Dataset entries:
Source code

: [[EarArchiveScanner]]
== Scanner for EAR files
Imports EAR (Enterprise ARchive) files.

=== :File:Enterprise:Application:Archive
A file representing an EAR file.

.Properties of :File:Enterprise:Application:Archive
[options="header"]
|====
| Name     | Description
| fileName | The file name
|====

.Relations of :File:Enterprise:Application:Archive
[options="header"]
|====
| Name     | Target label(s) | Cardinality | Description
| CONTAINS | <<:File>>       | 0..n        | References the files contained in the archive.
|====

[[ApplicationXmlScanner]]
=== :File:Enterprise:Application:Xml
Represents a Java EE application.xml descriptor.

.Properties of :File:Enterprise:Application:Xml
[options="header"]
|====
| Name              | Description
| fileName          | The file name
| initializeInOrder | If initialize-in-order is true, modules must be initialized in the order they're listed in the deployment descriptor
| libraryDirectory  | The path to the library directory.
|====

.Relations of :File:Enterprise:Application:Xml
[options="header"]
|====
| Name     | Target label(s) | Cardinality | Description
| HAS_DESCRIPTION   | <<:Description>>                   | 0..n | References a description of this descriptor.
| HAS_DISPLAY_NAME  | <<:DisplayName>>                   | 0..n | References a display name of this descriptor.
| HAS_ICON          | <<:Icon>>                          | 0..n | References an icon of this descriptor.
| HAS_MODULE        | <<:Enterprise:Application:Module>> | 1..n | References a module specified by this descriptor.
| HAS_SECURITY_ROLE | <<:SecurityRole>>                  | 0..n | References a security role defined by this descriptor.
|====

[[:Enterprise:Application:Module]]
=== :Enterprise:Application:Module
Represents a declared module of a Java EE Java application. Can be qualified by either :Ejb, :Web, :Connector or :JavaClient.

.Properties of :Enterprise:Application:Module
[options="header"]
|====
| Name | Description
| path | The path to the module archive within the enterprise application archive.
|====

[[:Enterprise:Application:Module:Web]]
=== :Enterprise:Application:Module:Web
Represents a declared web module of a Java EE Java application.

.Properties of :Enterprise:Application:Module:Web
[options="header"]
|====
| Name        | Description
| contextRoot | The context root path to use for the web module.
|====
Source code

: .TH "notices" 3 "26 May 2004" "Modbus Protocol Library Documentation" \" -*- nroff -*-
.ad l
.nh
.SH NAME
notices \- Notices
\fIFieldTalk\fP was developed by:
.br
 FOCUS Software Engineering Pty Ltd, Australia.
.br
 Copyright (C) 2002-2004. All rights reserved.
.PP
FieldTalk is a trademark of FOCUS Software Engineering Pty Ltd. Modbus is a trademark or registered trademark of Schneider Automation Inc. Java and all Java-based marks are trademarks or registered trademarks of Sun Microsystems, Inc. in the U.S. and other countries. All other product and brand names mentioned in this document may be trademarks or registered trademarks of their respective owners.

● WHAT YOU SHOULD DO: Would you please copy every line of the data exactly?

● REPLY TO THE TASK:
Source code

: [[EarArchiveScanner]]
== Scanner for EAR files
Imports EAR (Enterprise ARchive) files.

=== :File:Enterprise:Application:Archive
A file representing an EAR file.

.Properties of :File:Enterprise:Application:Archive
[options="header"]
|====
| Name     | Description
| fileName | The file name
|====

.Relations of :File:Enterprise:Application:Archive
[options="header"]
|====
| Name     | Target label(s) | Cardinality | Description
| CONTAINS | <<:File>>       | 0..n        | References the files contained in the archive.
|====

[[ApplicationXmlScanner]]
=== :File:Enterprise:Application:Xml
Represents a Java EE application.xml descriptor.

.Properties of :File:Enterprise:Application:Xml
[options="header"]
|====
| Name              | Description
| fileName          | The file name
| initializeInOrder | If initialize-in-order is true, modules must be initialized in the order they're listed in the deployment descriptor
| libraryDirectory  | The path to the library directory.
|====

.Relations of :File:Enterprise:Application:Xml
[options="header"]
|====
| Name     | Target label(s) | Cardinality | Description
| HAS_DESCRIPTION   | <<:Description>>                   | 0..n | References a description of this descriptor.
| HAS_DISPLAY_NAME  | <<:DisplayName>>                   | 0..n | References a display name of this descriptor.
| HAS_ICON          | <<:Icon>>                          | 0..n | References an icon of this descriptor.
| HAS_MODULE        | <<:Enterprise:Application:Module>> | 1..n | References a module specified by this descriptor.
| HAS_SECURITY_ROLE | <<:SecurityRole>>                  | 0..n | References a security role defined by this descriptor.
|====

[[:Enterprise:Application:Module]]
=== :Enterprise:Application:Module
Represents a declared module of a Java EE Java application. Can be qualified by either :Ejb, :Web, :Connector or :JavaClient.

.Properties of :Enterprise:Application:Module
[options="header"]
|====
| Name | Description
| path | The path to the module archive within the enterprise application archive.
|====

[[:Enterprise:Application:Module:Web]]
=== :Enterprise:Application:Module:Web
Represents a declared web module of a Java EE Java application.

.Properties of :Enterprise:Application:Module:Web
[options="header"]
|====
| Name        | Description
| contextRoot | The context root path to use for the web module.
|====
Source code

: .TH "notices" 3 "26 May 2004" "Modbus Protocol Library Documentation" \" -*- nroff -*-
.ad l
.nh
.SH NAME
notices \- Notices
\fIFieldTalk\fP was developed by:
.br
 FOCUS Software Engineering Pty Ltd, Australia.
.br
 Copyright (C) 2002-2004. All rights reserved.
.PP
FieldTalk is a trademark of FOCUS Software Engineering Pty Ltd. Modbus is a trademark or registered trademark of Schneider Automation Inc. Java and all Java-based marks are trademarks or registered trademarks of Sun Microsystems, Inc. in the U.S. and other countries. All other product and brand names mentioned in this document may be trademarks or registered trademarks of their respective owners.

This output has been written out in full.